[Dovecot] Dovecot design-question
Hi everybody,
we're currently in the process of drafting our new mailserver-setup. Instead of a single-server-setup we'd like to have two equal servers behind a loadbalancer like LVS and shared mailhomes on NFS.
We'd like to use dovecot for POP/IMAP, dovecot-deliver as LDA.
It's probably the best idea to direct SMTP and POP/IMAP always to the same server behind the loadbalancer (because dovecot-deliver is used which updates indexes?)
If we think of a "active/passive" setup: dovecot index-files locally or on the nfs-share?
Is it possible to activate loadbalancing for SMTP in this environment if dovecot index-files are held locally on each machine (POP/IMAP is directed only to one of the two servers?)
Any comments welcome :-) Werner
Hi,
- It's probably the best idea to direct SMTP and POP/IMAP always to the same server behind the loadbalancer (because dovecot-deliver is used which updates indexes?)
like mentioned on the website, but "would it be possible without nasty errors" ?
- If we think of a "active/passive" setup: dovecot index-files locally or on the nfs-share?
what's the better approach here?
thank you, Werner
On Thu, 2010-02-04 at 17:19 +0100, Werner wrote:
Hi,
- It's probably the best idea to direct SMTP and POP/IMAP always to the same server behind the loadbalancer (because dovecot-deliver is used which updates indexes?)
like mentioned on the website, but "would it be possible without nasty errors" ?
If both servers access index files at the same time, it's going to cause errors.
- If we think of a "active/passive" setup: dovecot index-files locally or on the nfs-share?
what's the better approach here?
active/passive is guaranteed to work at least.
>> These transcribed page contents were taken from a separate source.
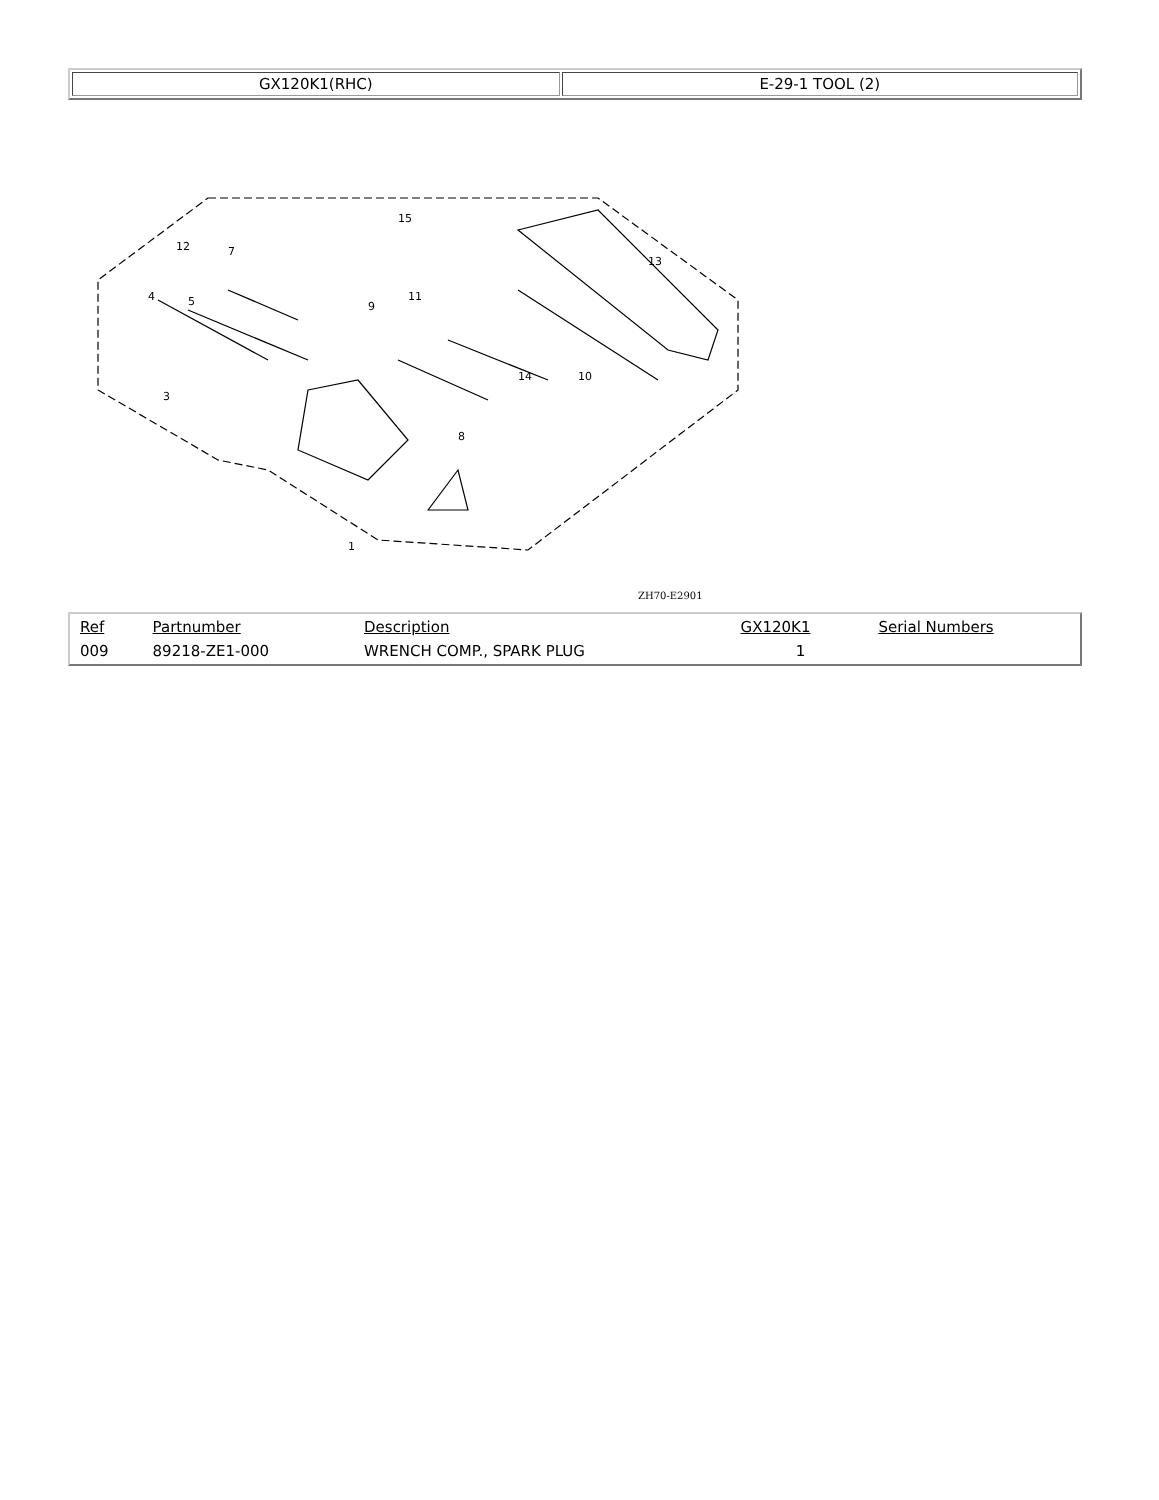| GX120K1(RHC) | E-29-1 TOOL (2) |
12
7
4
5
3
15
13
9
11
14
10
8
1
ZH70-E2901
| Ref | Partnumber | Description | GX120K1 | Serial Numbers |
| --- | --- | --- | --- | --- |
| 009 | 89218-ZE1-000 | WRENCH COMP., SPARK PLUG | 1 | |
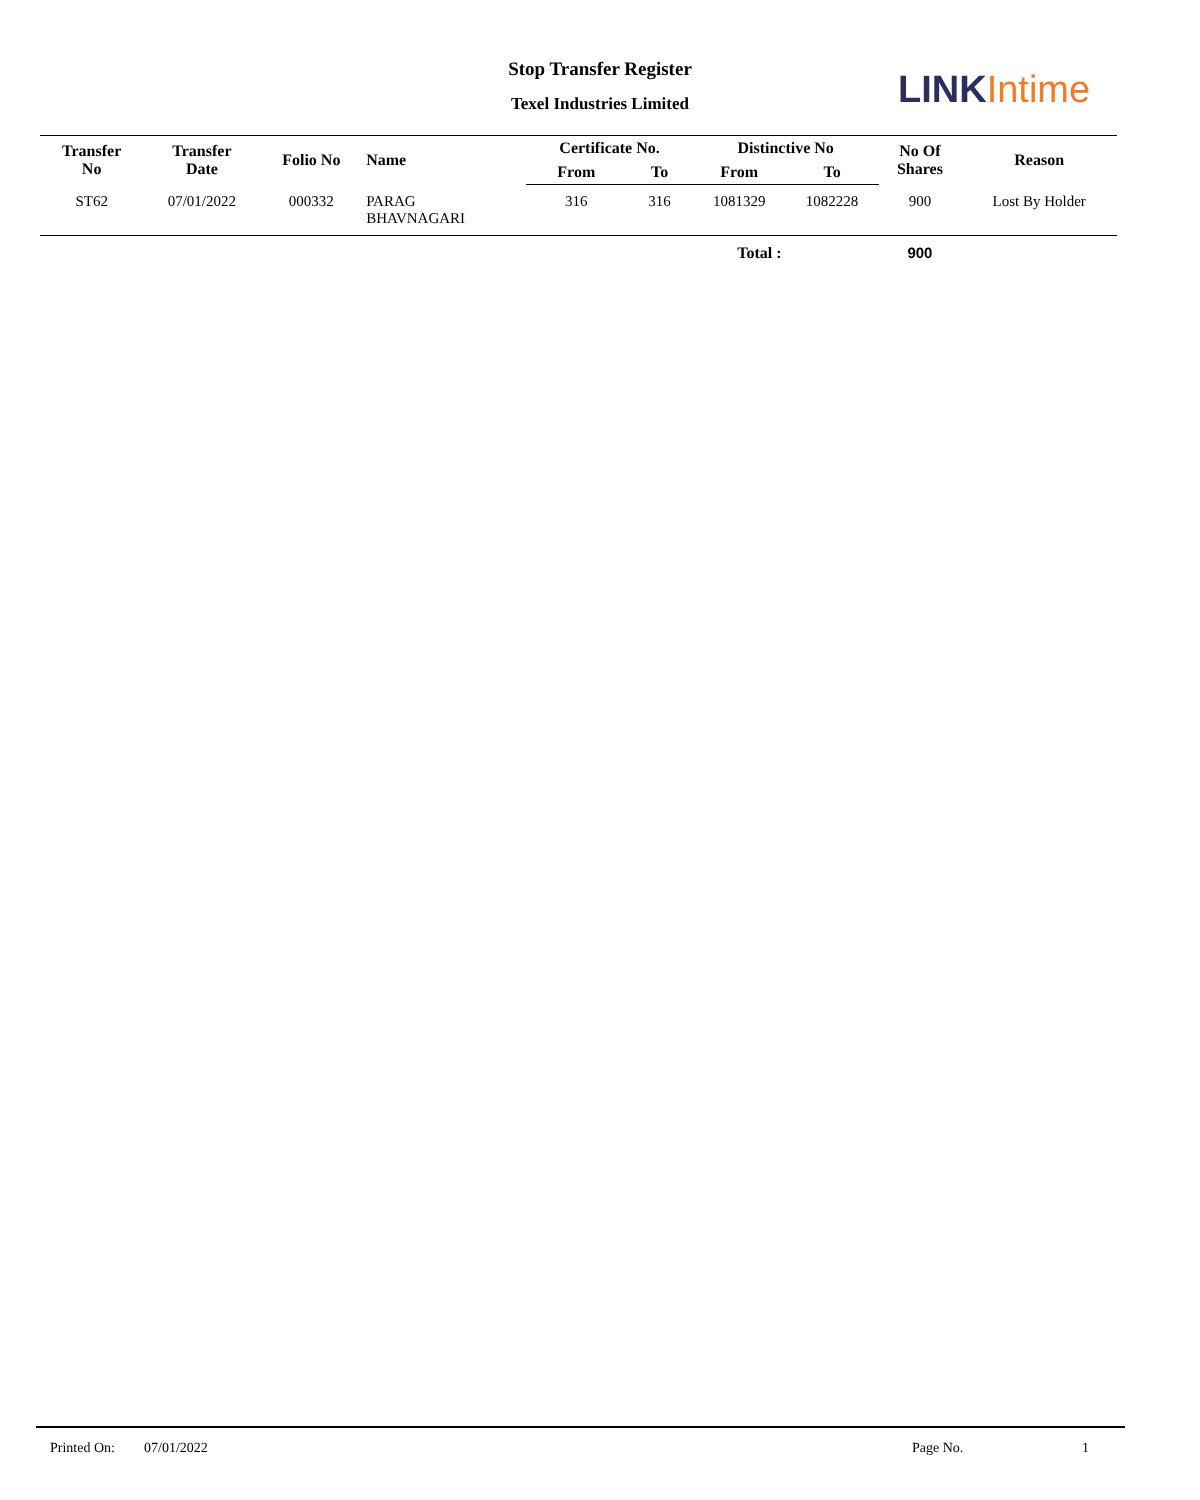Stop Transfer Register
Texel Industries Limited LINK Intime
| Transfer No | Transfer Date | Folio No | Name | Certificate No. | | Distinctive No | | No Of Shares | Reason |
| --- | --- | --- | --- | --- | --- | --- | --- | --- | --- |
| | | | | From | To | From | To | | |
| ST62 | 07/01/2022 | 000332 | PARAG BHAVNAGARI | 316 | 316 | 1081329 | 1082228 | 900 | Lost By Holder |
| Total : | | | | | | | | 900 | |
Printed On: 07/01/2022 Page No. 1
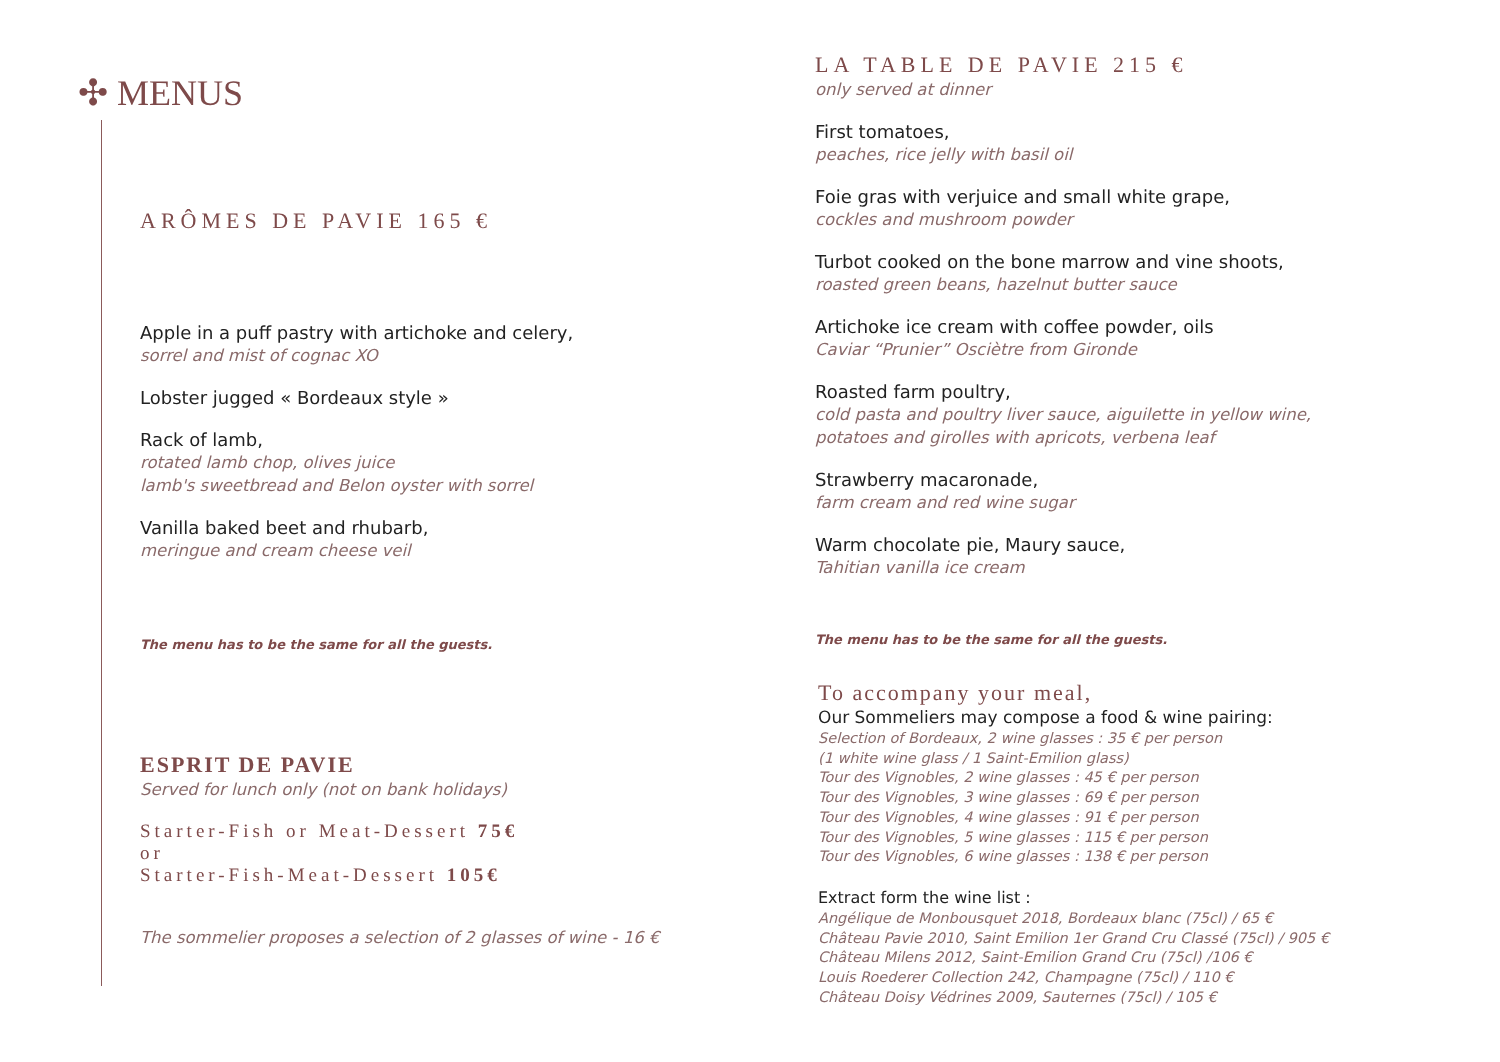✣ MENUS
ARÔMES DE PAVIE 165 €
Apple in a puff pastry with artichoke and celery,
sorrel and mist of cognac XO
Lobster jugged « Bordeaux style »
Rack of lamb,
rotated lamb chop, olives juice
lamb's sweetbread and Belon oyster with sorrel
Vanilla baked beet and rhubarb,
meringue and cream cheese veil
The menu has to be the same for all the guests.
ESPRIT DE PAVIE
Served for lunch only (not on bank holidays)
Starter-Fish or Meat-Dessert 75€
or
Starter-Fish-Meat-Dessert 105€
The sommelier proposes a selection of 2 glasses of wine - 16 €
LA TABLE DE PAVIE 215 €
only served at dinner
First tomatoes,
peaches, rice jelly with basil oil
Foie gras with verjuice and small white grape,
cockles and mushroom powder
Turbot cooked on the bone marrow and vine shoots,
roasted green beans, hazelnut butter sauce
Artichoke ice cream with coffee powder, oils
Caviar “Prunier” Osciètre from Gironde
Roasted farm poultry,
cold pasta and poultry liver sauce, aiguilette in yellow wine,
potatoes and girolles with apricots, verbena leaf
Strawberry macaronade,
farm cream and red wine sugar
Warm chocolate pie, Maury sauce,
Tahitian vanilla ice cream
The menu has to be the same for all the guests.
To accompany your meal,
Our Sommeliers may compose a food & wine pairing:
Selection of Bordeaux, 2 wine glasses : 35 € per person
(1 white wine glass / 1 Saint-Emilion glass)
Tour des Vignobles, 2 wine glasses : 45 € per person
Tour des Vignobles, 3 wine glasses : 69 € per person
Tour des Vignobles, 4 wine glasses : 91 € per person
Tour des Vignobles, 5 wine glasses : 115 € per person
Tour des Vignobles, 6 wine glasses : 138 € per person
Extract form the wine list :
Angélique de Monbousquet 2018, Bordeaux blanc (75cl) / 65 €
Château Pavie 2010, Saint Emilion 1er Grand Cru Classé (75cl) / 905 €
Château Milens 2012, Saint-Emilion Grand Cru (75cl) /106 €
Louis Roederer Collection 242, Champagne (75cl) / 110 €
Château Doisy Védrines 2009, Sauternes (75cl) / 105 €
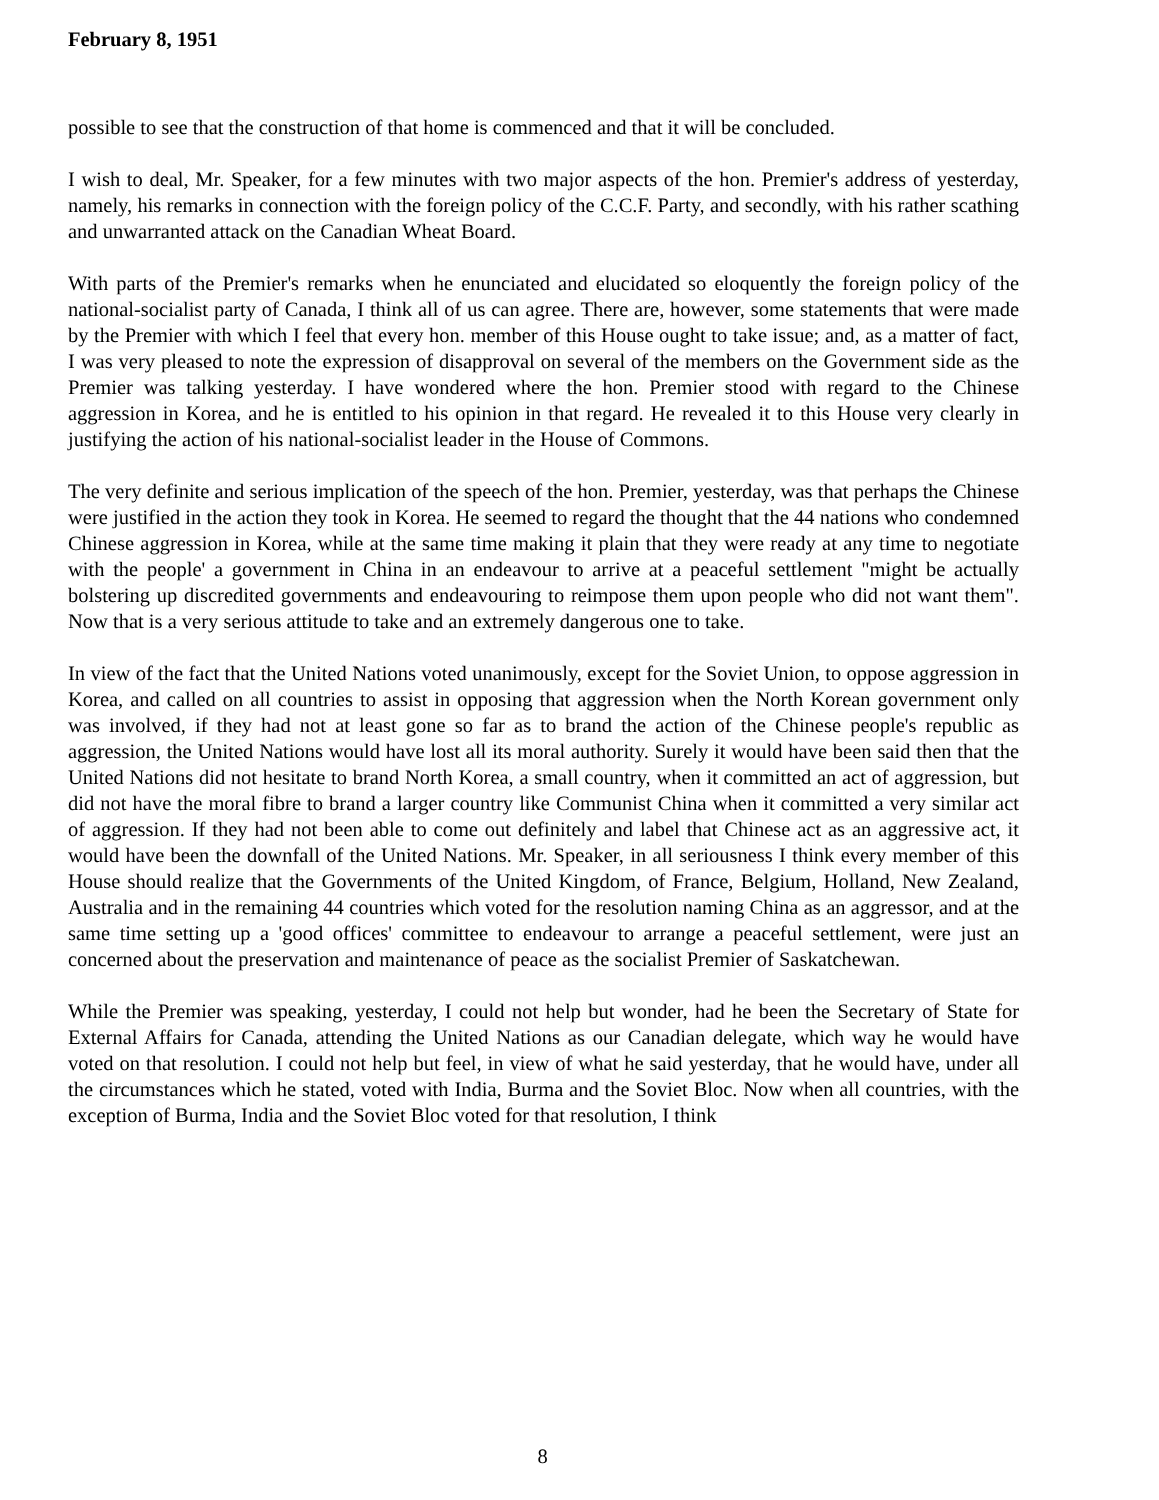February 8, 1951
possible to see that the construction of that home is commenced and that it will be concluded.
I wish to deal, Mr. Speaker, for a few minutes with two major aspects of the hon. Premier's address of yesterday, namely, his remarks in connection with the foreign policy of the C.C.F. Party, and secondly, with his rather scathing and unwarranted attack on the Canadian Wheat Board.
With parts of the Premier's remarks when he enunciated and elucidated so eloquently the foreign policy of the national-socialist party of Canada, I think all of us can agree. There are, however, some statements that were made by the Premier with which I feel that every hon. member of this House ought to take issue; and, as a matter of fact, I was very pleased to note the expression of disapproval on several of the members on the Government side as the Premier was talking yesterday. I have wondered where the hon. Premier stood with regard to the Chinese aggression in Korea, and he is entitled to his opinion in that regard. He revealed it to this House very clearly in justifying the action of his national-socialist leader in the House of Commons.
The very definite and serious implication of the speech of the hon. Premier, yesterday, was that perhaps the Chinese were justified in the action they took in Korea. He seemed to regard the thought that the 44 nations who condemned Chinese aggression in Korea, while at the same time making it plain that they were ready at any time to negotiate with the people' a government in China in an endeavour to arrive at a peaceful settlement "might be actually bolstering up discredited governments and endeavouring to reimpose them upon people who did not want them". Now that is a very serious attitude to take and an extremely dangerous one to take.
In view of the fact that the United Nations voted unanimously, except for the Soviet Union, to oppose aggression in Korea, and called on all countries to assist in opposing that aggression when the North Korean government only was involved, if they had not at least gone so far as to brand the action of the Chinese people's republic as aggression, the United Nations would have lost all its moral authority. Surely it would have been said then that the United Nations did not hesitate to brand North Korea, a small country, when it committed an act of aggression, but did not have the moral fibre to brand a larger country like Communist China when it committed a very similar act of aggression. If they had not been able to come out definitely and label that Chinese act as an aggressive act, it would have been the downfall of the United Nations. Mr. Speaker, in all seriousness I think every member of this House should realize that the Governments of the United Kingdom, of France, Belgium, Holland, New Zealand, Australia and in the remaining 44 countries which voted for the resolution naming China as an aggressor, and at the same time setting up a 'good offices' committee to endeavour to arrange a peaceful settlement, were just an concerned about the preservation and maintenance of peace as the socialist Premier of Saskatchewan.
While the Premier was speaking, yesterday, I could not help but wonder, had he been the Secretary of State for External Affairs for Canada, attending the United Nations as our Canadian delegate, which way he would have voted on that resolution. I could not help but feel, in view of what he said yesterday, that he would have, under all the circumstances which he stated, voted with India, Burma and the Soviet Bloc. Now when all countries, with the exception of Burma, India and the Soviet Bloc voted for that resolution, I think
8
Or any setup where a user's indexes aren't accessed at the same time by two machines.
Hi,
- It's probably the best idea to direct SMTP and POP/IMAP always to the same server behind the loadbalancer (because dovecot-deliver is used which updates indexes?)
like mentioned on the website, but "would it be possible without nasty errors" ?
If both servers access index files at the same time, it's going to cause errors.
I'm currently running Tests for concurrent delivery via dovecot-deliver to a mailbox on a nfs-share with postal. And so far, i did not notice any problems when incoming SMTP is directed via LVS to two Mailservers which in parallel drop messages with dovecot-deliver to the users mailbox and updates dovecots index.files (btw. dovecot 1.2.10 in use, mail_nfs_storage = yes, mail_nfs_index = yes).
The only thing I've found so far:
Feb 16 17:33:46 cmx2 postfix/pipe[24221]: DD3F118A22A: to=<werner@example.com>, relay=dovecot, delay=3.4, delays=0.75/0/0/2.6, dsn=4.3.0, status=deferred (temporary failure. Command output: Internal error occurred. Refer to server log for more information. [2010-02-16 17:33:43])
This message was delivered in the next run to the users mailbox.
active/passive is guaranteed to work at least. Or any setup where a user's indexes aren't accessed at the same time by two machines.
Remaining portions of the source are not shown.